As you might have guessed, a similar analysis on Experiment 3 yields a similar result. The measure of empathic accuracy in Experiment 3 has 36 items; participants with lower manipulated social class got on average 27.08 items right, while those with higher manipulated social class got 25.23 right. This is a difference of 5.14% accuracy, even smaller than the difference in Experiment 1.
Please note: This does not mean the work is uninteresting, insignificant, or wrong. There are other features that make it significant, notably the authors’ claim that this is the first experiment to manipulate participants’ perception of their own social class. And, as far as I can tell, the differences are real. I wouldn’t believe them until they’re replicated (Jonah Lehrer has a very nice article on the decline effect that’s worth reading for anyone concerned about scientific epistemology), but that doesn’t mean the paper wasn’t worth publishing.
But it does mean that it is pure bullshit to say that this paper is evidence that “The rich don’t get how the other half lives.” It’s evidence that the rich are slightly worse at perceiving other people’s emotions — whether those others are rich or poor. This isn’t inconsequential; it’s new knowledge. But in terms of revising your own policies, that “slightly” is critical. Note that, in other contexts, very large differences between populations are not viewed as good grounds for treating individuals differently.
So far I’ve mostly criticized the popular interpretation of the science, not the science itself. Where I do take issue with the authors is not in the text of their paper, but in Paul’s NYT article. There, we find the following:
“Upper-class people, in spite of all their advantages, suffer empathy deficits,” Dr. Keltner said. “And there are enormous consequences.”
Keltner may be right, but let’s be clear: This article is evidence for empathy deficits, not “enormous consequences.” His sense that there are “enormous consequences” is what led him to do the experiment. Contrast his claim in the NYT to what he says on this topic in PSYCHOLOGICAL SCIENCE (emphasis mine):
Empathic accuracy may mediate influences of class on relationship quality, commitment, and satisfaction.

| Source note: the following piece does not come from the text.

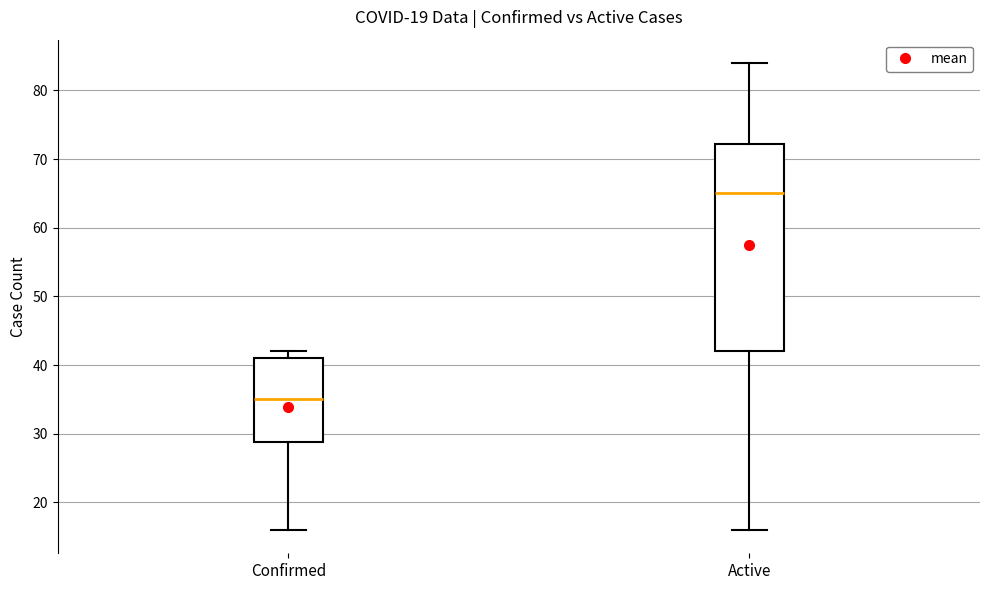

Reading left to right, transcribe this box plot: for each box, give where its median line is, the range the box spans, and where its two whiskers end, as read against the y-axis. The values are not printed on the chart, so give them approximately, as read against the axis.

Confirmed: median 35, box 29 to 41, whiskers 16 to 42
Active: median 65, box 42 to 72, whiskers 16 to 84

It is also interesting to speculate about the costs of heightened empathic accuracy for overall health and wellbeing, particularly because lower-class individuals tend to experience chronically elevated levels of negative emotion and negative mood disorders (e.g., Gallo & Matthews, 2003).
Maybe Keltner was quoted out of context. He might have other evidence for the claim he made in the NYT. But if he did, why didn’t he mention that evidence in the paper?
Anyway, this has been a rehearsal of fourth-grade science: Keep your eye on the y-axis. My experience teaching neuroscience at Princeton would suggest that this is harder than it sounds, but it pays off.
(Also, as a matter of random derision: While Paul is right that the paper doesn’t identify the university that provided the subjects, it’s almost certainly Berkeley — Kraus only left Berkeley for UCSF a couple of months ago, and the subjects in Experiments 2 and 3 are 50% Asian, so it’s not Toronto.)